In recent weeks several industry pundits (Elon Musk among them) have predicted that the costs of electric vehicle (EV) batteries will fall to $100 per kilowatt-hour by 2020. The $100/kw-hr figure is presumed to be the price point at which the sticker price of EVs make them cost-competitive with gas-powered vehicles. At this price level, lower maintenance and operating costs would then be a bonus, not part of the equation.
But costs are not the only concern - range anxiety also must be solved. Most EVs today (apart from the expensive Tesla) have range in the area of 50-70 miles. Reports speculate that Nissan's new Leaf, due out possibly in August 2015, will have range in the area of 100 miles. The Chevy Bolt, due out sometime in late 2017 (?), may have range in the area of 200 miles. But is this enough?
For 90% of my driving, I commute and shop locally. Rarely would I drive more than 40 miles a day, from beginning to end. And many of these days I drive just to and from work - as few as 16 miles round trip.
But 10% of my driving takes me further. My nearest airport is 70-80 miles distant, for a round trip of 140-160 miles. While sometimes I park and fly, for longer trips my wife drops me off at the airport and returns.
Even longer are my trips to visit practitioners in my area, and drives to visit clients and family. 700 miles a day is perhaps the maximum for me, which is 10 hours of highway driving time at 70 mph. I could own another car for these longer-distance drives, but that doesn't make much sense financially.
My wife and I could also switch cars - one an EV, the other a gas-powered model (or an EV with a range extender, such as the Chevy Volt). But, we tend to purchase just one new car every 5-7 years, and hold onto each car for 10-14 years. And, for long trips, we like to take the newer vehicle, as it is generally more reliable.
So, my question is - to fit my lifestyle, how can an EV handle a 700-mile day? There are two ways.
The first way involves shorter range but fast recharging. I wouldn't mind a 200-mile range, which would require me to stop and recharge (both the battery, and myself) every 3 hours or so, if the recharge process was fast. Anything longer than 10 minutes would not sit well with me. And 5-minute recharge times would be desired.
Alternatively, a 350-mile range would convey me from breakfast to lunch, or from lunch to dinner. If such range was available, then 45-minute meals during recharging could be planned (although 30-minute stops for recharge would be even better, if I was interested in a lighter meal or "fast food").
Of course, if self-driving cars come along, then longer range make more sense. There would be no need to stop every two hours or so to stretch my legs and refresh my mind, if the car takes over the chore of driving. Also, no need for caffeine-fueled wakefulness with self-driving cars, which in turn requires the more frequent stops due to ingestion of coffee or diet sodas.

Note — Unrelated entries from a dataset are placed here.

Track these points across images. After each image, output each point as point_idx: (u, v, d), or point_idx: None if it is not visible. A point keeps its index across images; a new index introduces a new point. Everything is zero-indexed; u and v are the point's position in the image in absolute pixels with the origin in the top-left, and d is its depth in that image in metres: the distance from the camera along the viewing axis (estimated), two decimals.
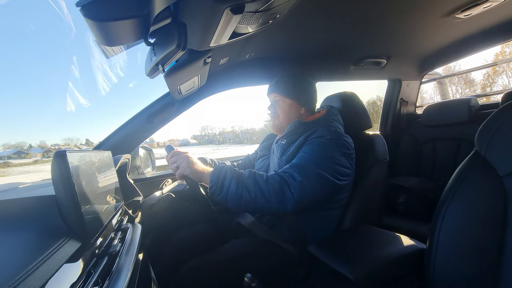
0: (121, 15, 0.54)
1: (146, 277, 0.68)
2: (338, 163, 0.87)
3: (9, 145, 70.36)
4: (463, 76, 16.46)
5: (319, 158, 0.85)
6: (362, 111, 1.16)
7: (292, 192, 0.79)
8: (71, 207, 0.45)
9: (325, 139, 0.91)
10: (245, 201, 0.78)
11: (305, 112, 1.09)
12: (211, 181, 0.80)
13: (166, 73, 0.94)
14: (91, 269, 0.44)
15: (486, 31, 1.32)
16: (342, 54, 1.44)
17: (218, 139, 63.31)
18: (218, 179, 0.79)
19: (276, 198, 0.78)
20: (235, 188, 0.78)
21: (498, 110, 0.58)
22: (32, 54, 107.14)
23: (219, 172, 0.81)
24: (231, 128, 17.99)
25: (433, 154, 1.70)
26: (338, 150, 0.89)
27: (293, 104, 1.07)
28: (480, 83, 16.43)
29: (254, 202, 0.78)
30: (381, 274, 0.69)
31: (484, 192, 0.56)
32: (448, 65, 9.41)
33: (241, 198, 0.78)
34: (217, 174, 0.80)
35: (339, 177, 0.87)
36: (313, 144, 0.90)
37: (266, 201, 0.78)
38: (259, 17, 0.73)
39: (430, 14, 1.09)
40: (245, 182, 0.79)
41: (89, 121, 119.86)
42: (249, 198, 0.78)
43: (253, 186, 0.79)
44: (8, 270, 0.31)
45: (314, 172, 0.82)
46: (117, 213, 0.72)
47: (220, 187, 0.79)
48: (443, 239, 0.60)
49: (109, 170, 0.75)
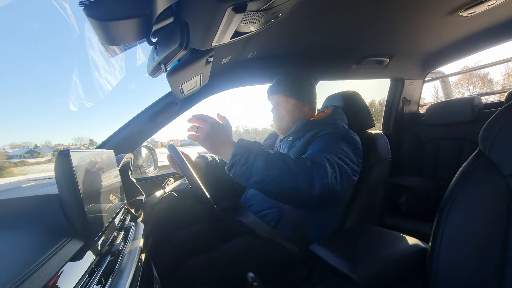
0: (123, 14, 0.54)
1: (148, 275, 0.68)
2: (349, 158, 0.85)
3: (15, 145, 70.84)
4: (481, 76, 16.08)
5: (333, 150, 0.83)
6: (365, 110, 1.16)
7: (320, 175, 0.72)
8: (74, 206, 0.45)
9: (335, 135, 0.90)
10: (272, 176, 0.70)
11: (308, 110, 1.09)
12: (237, 149, 0.72)
13: (168, 73, 0.94)
14: (94, 267, 0.44)
15: (490, 30, 1.31)
16: (344, 53, 1.44)
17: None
18: (244, 151, 0.72)
19: (304, 177, 0.71)
20: (264, 159, 0.70)
21: (502, 109, 0.57)
22: (34, 53, 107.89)
23: (246, 144, 0.74)
24: (236, 128, 18.01)
25: (436, 154, 1.69)
26: (348, 146, 0.88)
27: (296, 103, 1.07)
28: (497, 83, 15.99)
29: (280, 177, 0.70)
30: (384, 274, 0.68)
31: (487, 191, 0.55)
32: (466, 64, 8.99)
33: (268, 171, 0.70)
34: (244, 146, 0.73)
35: (353, 172, 0.84)
36: (324, 139, 0.89)
37: (294, 178, 0.70)
38: (261, 16, 0.73)
39: (433, 12, 1.08)
40: (273, 156, 0.73)
41: (91, 121, 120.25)
42: (277, 172, 0.70)
43: (281, 162, 0.72)
44: (11, 269, 0.31)
45: (334, 160, 0.79)
46: (119, 212, 0.73)
47: (245, 158, 0.71)
48: (446, 238, 0.59)
49: (112, 169, 0.75)
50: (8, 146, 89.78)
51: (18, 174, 19.21)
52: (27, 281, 0.30)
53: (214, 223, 1.19)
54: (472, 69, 1.82)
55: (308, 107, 1.08)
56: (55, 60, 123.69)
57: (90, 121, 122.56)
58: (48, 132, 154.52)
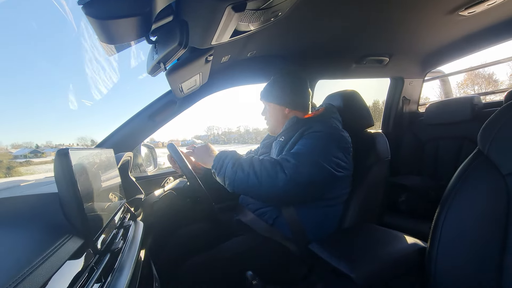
0: (123, 13, 0.54)
1: (148, 274, 0.68)
2: (333, 155, 0.88)
3: (17, 145, 70.71)
4: (486, 77, 15.95)
5: (315, 148, 0.87)
6: (364, 110, 1.16)
7: (286, 172, 0.82)
8: (74, 205, 0.45)
9: (321, 133, 0.91)
10: (239, 180, 0.85)
11: (290, 111, 1.07)
12: (214, 160, 0.91)
13: (167, 71, 0.94)
14: (93, 266, 0.44)
15: (490, 29, 1.31)
16: (344, 52, 1.44)
17: (223, 139, 66.04)
18: (220, 160, 0.90)
19: (267, 176, 0.82)
20: (231, 166, 0.86)
21: (501, 108, 0.57)
22: (32, 51, 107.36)
23: (222, 154, 0.92)
24: (237, 128, 18.23)
25: (435, 153, 1.69)
26: (334, 144, 0.90)
27: (275, 107, 1.09)
28: (503, 83, 15.84)
29: (246, 180, 0.84)
30: (383, 273, 0.69)
31: (486, 191, 0.55)
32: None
33: (235, 176, 0.85)
34: (220, 156, 0.91)
35: (336, 168, 0.87)
36: (309, 137, 0.92)
37: (257, 179, 0.83)
38: (261, 15, 0.73)
39: (433, 11, 1.08)
40: (241, 162, 0.87)
41: (92, 120, 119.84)
42: (242, 176, 0.84)
43: (247, 166, 0.85)
44: (11, 267, 0.31)
45: (310, 159, 0.84)
46: (119, 211, 0.73)
47: (219, 166, 0.89)
48: (445, 237, 0.59)
49: (111, 168, 0.75)
50: (10, 146, 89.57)
51: (26, 173, 19.14)
52: (27, 279, 0.30)
53: (214, 222, 1.19)
54: (471, 69, 1.81)
55: (289, 109, 1.07)
56: (53, 58, 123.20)
57: (91, 120, 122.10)
58: (48, 132, 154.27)
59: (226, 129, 71.30)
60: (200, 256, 0.91)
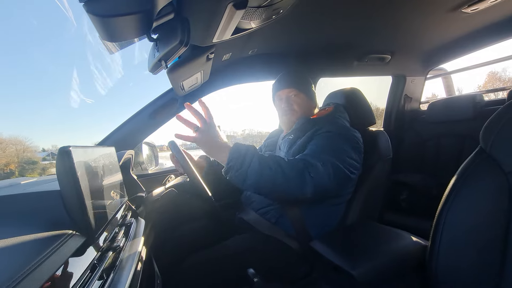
0: (124, 10, 0.54)
1: (149, 271, 0.68)
2: (348, 155, 0.87)
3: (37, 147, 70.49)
4: (496, 76, 15.71)
5: (330, 149, 0.86)
6: (366, 108, 1.15)
7: (312, 176, 0.77)
8: (76, 202, 0.45)
9: (333, 133, 0.91)
10: (265, 179, 0.75)
11: (313, 107, 1.11)
12: (232, 153, 0.75)
13: (169, 69, 0.94)
14: (96, 263, 0.44)
15: (494, 26, 1.30)
16: (346, 50, 1.43)
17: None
18: (239, 155, 0.75)
19: (296, 178, 0.76)
20: (258, 164, 0.75)
21: (504, 106, 0.57)
22: (34, 50, 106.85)
23: (240, 147, 0.77)
24: (242, 131, 18.39)
25: (436, 151, 1.69)
26: (347, 143, 0.89)
27: (305, 98, 1.09)
28: None
29: (273, 180, 0.75)
30: (384, 270, 0.69)
31: (488, 189, 0.55)
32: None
33: (262, 175, 0.74)
34: (238, 150, 0.77)
35: (351, 169, 0.87)
36: (322, 137, 0.91)
37: (286, 180, 0.75)
38: (262, 12, 0.72)
39: (436, 8, 1.07)
40: (266, 159, 0.77)
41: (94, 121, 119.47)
42: (269, 175, 0.74)
43: (274, 164, 0.76)
44: (13, 265, 0.31)
45: (329, 160, 0.82)
46: (121, 209, 0.73)
47: (240, 162, 0.75)
48: (446, 235, 0.59)
49: (113, 166, 0.75)
50: (40, 148, 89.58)
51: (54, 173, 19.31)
52: (29, 277, 0.30)
53: (215, 220, 1.19)
54: (474, 67, 1.80)
55: (313, 104, 1.11)
56: (53, 56, 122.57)
57: (94, 121, 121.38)
58: (52, 134, 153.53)
59: (231, 133, 73.48)
60: (202, 254, 0.91)
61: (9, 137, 17.58)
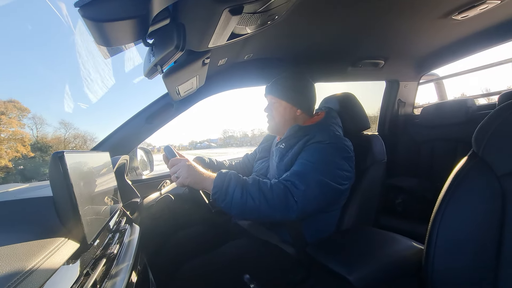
0: (119, 15, 0.54)
1: (144, 278, 0.67)
2: (338, 167, 0.87)
3: None
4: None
5: (319, 164, 0.85)
6: (360, 112, 1.16)
7: (296, 200, 0.78)
8: (69, 209, 0.44)
9: (324, 144, 0.90)
10: (249, 209, 0.77)
11: (301, 114, 1.06)
12: (214, 187, 0.78)
13: (164, 74, 0.94)
14: (89, 271, 0.44)
15: (483, 33, 1.33)
16: (340, 55, 1.45)
17: (236, 142, 68.53)
18: (222, 186, 0.77)
19: (280, 206, 0.78)
20: (240, 195, 0.77)
21: (495, 110, 0.58)
22: (29, 54, 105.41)
23: (223, 178, 0.79)
24: (251, 131, 18.37)
25: (431, 155, 1.71)
26: (338, 154, 0.89)
27: (288, 106, 1.05)
28: None
29: (258, 209, 0.77)
30: (380, 275, 0.69)
31: (481, 192, 0.56)
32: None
33: (246, 206, 0.77)
34: (221, 181, 0.78)
35: (341, 182, 0.87)
36: (313, 150, 0.90)
37: (270, 209, 0.77)
38: (258, 18, 0.73)
39: (427, 15, 1.09)
40: (249, 189, 0.78)
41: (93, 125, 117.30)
42: (253, 206, 0.77)
43: (257, 194, 0.78)
44: (5, 272, 0.30)
45: (316, 179, 0.82)
46: (115, 215, 0.72)
47: (224, 194, 0.77)
48: (441, 239, 0.60)
49: (107, 171, 0.74)
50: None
51: None
52: (21, 285, 0.29)
53: (211, 226, 1.18)
54: (465, 72, 1.83)
55: (301, 111, 1.05)
56: (49, 62, 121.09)
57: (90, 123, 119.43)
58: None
59: (242, 133, 75.09)
60: (197, 260, 0.90)
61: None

On a related subject, I strongly look forward to self-driving cars, someday, for each year as I get older I suspect my driving skills decline. Auto manufacturers are already aware that self-driving cars will likely lead to lower demand for cars, as car-sharing services become far less expensive than outright ownership of a vehicle. Yet, some increase in demand may also result, as the elderly - who often give up (voluntarily or involuntarily) their driving privileges - attain increased mobility with self-driving cars. To a degree, others (teenagers, and those without drivers' licenses) will likely use cars more, as well. And driving distances for commutes will likely increase with self-driving cars, as time in the car can be used productively; this is especially true if the cost per mile goes down, as might occur with EVs.
So, as auto manufacturers consider what will truly transform purchaser preferences away from gas-powered cars to EVs, please note that it is not just a competitive sticker price that matters. It is also the range, and recharge time, that will strongly influence purchaser decisions. Either a 200-mile range with a very short recharge range, or a 350-mile range with a 30-45 minute recharge time, is desired. And, once self-driving cars come along, the 350-mile range car becomes even more preferred.
Research developments around the world hold out the promise of higher energy densities for EV batteries, as well as shorter recharge times. Unlike some technologies, the transition from the lab to commercialization often takes years, due to the significant time required to integrate and test battery technologies, as well as to tool factories for their production.
Still, I hope that - by 2020 - I will buy my first EV. With a sticker price comparable to cars today, either with a range of 200 miles and a 5-10 minute recharge, or with a range of 350 miles and a 30-45 minute recharge. If self-driving cars exist by 2020, that would be an added bonus.